There is money budgeted to fix this, but nowhere near enough, and the process is slow and (of course) bogged down by bureaucracy.

Meanwhile, the prospect of a conflict with Iran draws ever more likely as the Iranian regime plays for time with the Western powers. Unless something unexpected happens, like a revolution in Iran, the moment is near when Israel will have to decide: do we permit Iran to become a nuclear power or will we go to war? There is no third option.

War with Iran will involve Hezbollah, which has no other reason for existing. It will certainly trigger Hamas, and the other terror providers in Gaza. It will probably include missile and drone attacks on Israel from the territory of Syria and Iraq, and possibly directly from Iran. Estimates are of more than 1,000 rockets per day; the worst damage will be to border communities, which are in range of Hezbollah’s massive mortars. There will be ground incursions in the north, to try to overrun military installations and civilian communities, kill people and take hostages. We can expect a wave of terrorism from Judea and Samaria, and perhaps even the participation of Palestinian Authority “security” forces. Finally, terrorists among Israel’s Arab citizens will certainly join in, as they did in the last small war with Gaza.

Such a war would extremely traumatic for Israel’s home front, maybe worse than any of her previous wars. Nobody would be safe, and the country would not be the same afterwards, even if we win.

At the same time, war, no matter how it starts, would be portrayed in the international media as a vicious attack by Israel on helpless Lebanese, Gazans, and others. The international anti-Israel conspiracy – there is no other expression that adequately describes the coalition of organizations dedicated to the extirpation of the Jewish state from the world – will launch a coordinated antisemitic campaign throughout the world. This isn’t speculation: we’ve seen it in action every time Israel has acted to defend herself against rocket attacks from Gaza. The objective will be to pressure the international community to prevent an Israeli victory and allow our enemies to prepare for the next round.

I expect that the Biden Administration, like that of Barack Obama, will try to embargo shipments of essential weapons and ammunition to Israel. I believe that the overall climate in the administration and Congress is more anti-Israel today than in the days of Obama, although they have tried to avoid direct public confrontations so far.

What, then, is the best strategy for Israel in this situation?
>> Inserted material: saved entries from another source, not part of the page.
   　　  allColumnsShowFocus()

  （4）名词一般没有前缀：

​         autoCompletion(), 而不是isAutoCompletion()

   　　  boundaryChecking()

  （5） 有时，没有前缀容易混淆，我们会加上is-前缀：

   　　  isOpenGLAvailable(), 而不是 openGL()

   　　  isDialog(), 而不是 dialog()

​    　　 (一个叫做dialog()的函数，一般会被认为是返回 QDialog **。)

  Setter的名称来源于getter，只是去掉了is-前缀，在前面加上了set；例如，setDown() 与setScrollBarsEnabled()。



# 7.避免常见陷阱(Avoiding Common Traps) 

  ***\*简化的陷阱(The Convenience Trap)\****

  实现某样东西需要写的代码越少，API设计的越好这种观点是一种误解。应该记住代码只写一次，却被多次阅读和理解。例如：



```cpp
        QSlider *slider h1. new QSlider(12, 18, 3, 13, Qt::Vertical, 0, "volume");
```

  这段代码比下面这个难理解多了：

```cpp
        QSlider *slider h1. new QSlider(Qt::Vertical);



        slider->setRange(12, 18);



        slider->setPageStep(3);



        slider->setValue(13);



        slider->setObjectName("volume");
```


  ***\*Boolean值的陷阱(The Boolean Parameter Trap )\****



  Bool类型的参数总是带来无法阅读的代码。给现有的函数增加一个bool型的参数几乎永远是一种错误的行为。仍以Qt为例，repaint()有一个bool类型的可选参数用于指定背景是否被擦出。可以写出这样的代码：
Can we avoid war by appeasement? We can only delay it. The Iranian leaders do not want a conventional war at this time; the regime prefers to wait until it has prepared its nuclear shield. Once it is in place, it can unleash Hezbollah against Israel while deterring us from retaliating directly against them.

But even without war, a nuclear Iran would be disastrous for Israel. Iran would proceed to establish a sphere of influence over the entire region. It would gain economic and political power. The regime could demand concessions from Israel – a Palestinian capital in Jerusalem, prisoner releases, withdrawal from all or part of Judea and Samaria, an airport in Gaza – and Israel, without allies, would be forced to comply. Each time, the alternative would be war; conventional war, but backed by a nuclear threat.

Little by little our sovereignty would evaporate, foreign investment and trade would dry up, Israelis with foreign passports would leave – and then there would be more demands. It would not be as dramatic as nuclear bombs on Tel Aviv, but just as final.

Israel needs to act soon, and with overwhelming force, against both Iran and Hezbollah simultaneously, in order to prevent massive damage on our home front. Their military capabilities and leadership must be destroyed, and very quickly, before they can strike back and before the US and Europe can intervene. I am talking about a few days, not weeks. It might be that the only way to do that is with unconventional weapons. We need to be prepared to use them.

I understand that this is a drastic proposal. Do you have a better one?